**PROBLEM STATEMENT**
Give back, word for word, the lines in the listing below from the one holding "кой показатель —" down to the one holding "ормы собственности, которые", both ends included.

══════════════════════════════

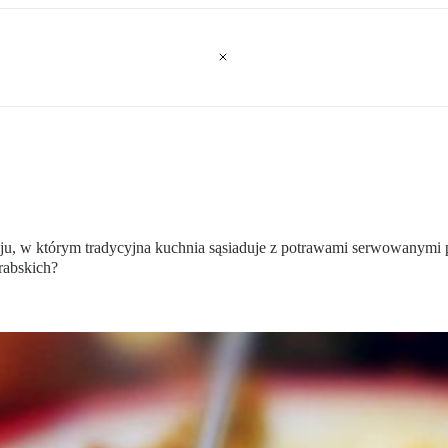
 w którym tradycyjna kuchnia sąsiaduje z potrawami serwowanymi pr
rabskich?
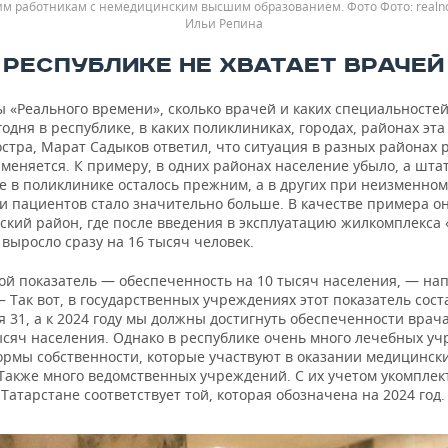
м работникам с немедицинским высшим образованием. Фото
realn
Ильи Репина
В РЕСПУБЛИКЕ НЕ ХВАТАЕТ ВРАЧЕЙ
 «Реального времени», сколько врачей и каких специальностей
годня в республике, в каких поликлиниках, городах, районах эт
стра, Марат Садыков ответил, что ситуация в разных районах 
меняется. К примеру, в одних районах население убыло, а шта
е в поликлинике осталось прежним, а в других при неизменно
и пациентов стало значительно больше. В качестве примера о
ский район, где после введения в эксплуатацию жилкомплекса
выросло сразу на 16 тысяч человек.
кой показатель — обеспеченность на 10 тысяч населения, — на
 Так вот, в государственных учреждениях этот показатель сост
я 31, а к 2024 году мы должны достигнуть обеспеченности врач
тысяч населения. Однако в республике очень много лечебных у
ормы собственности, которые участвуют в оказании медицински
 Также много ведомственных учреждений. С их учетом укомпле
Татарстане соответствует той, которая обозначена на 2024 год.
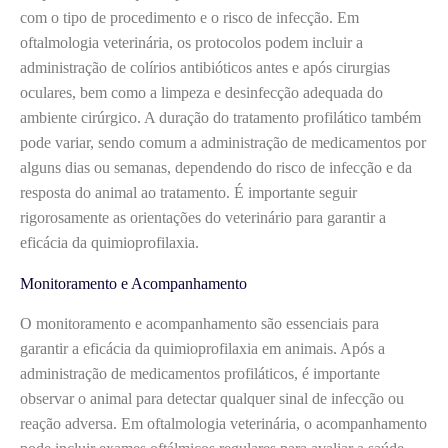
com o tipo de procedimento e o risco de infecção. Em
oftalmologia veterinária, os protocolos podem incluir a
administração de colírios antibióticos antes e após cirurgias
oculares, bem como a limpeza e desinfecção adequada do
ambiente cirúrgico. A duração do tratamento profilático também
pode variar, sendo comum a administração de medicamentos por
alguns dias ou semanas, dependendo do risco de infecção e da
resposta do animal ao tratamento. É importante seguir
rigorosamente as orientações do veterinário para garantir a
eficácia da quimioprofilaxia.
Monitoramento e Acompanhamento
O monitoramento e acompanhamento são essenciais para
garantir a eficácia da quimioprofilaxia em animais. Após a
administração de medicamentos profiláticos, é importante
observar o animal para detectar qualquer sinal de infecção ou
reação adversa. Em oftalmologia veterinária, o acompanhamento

══════════════════════════════

**EXERCISE RESULT**
кой показатель — обеспеченность на 10 тысяч населения, — на
 Так вот, в государственных учреждениях этот показатель сост
я 31, а к 2024 году мы должны достигнуть обеспеченности врач
тысяч населения. Однако в республике очень много лечебных у
ормы собственности, которые участвуют в оказании медицински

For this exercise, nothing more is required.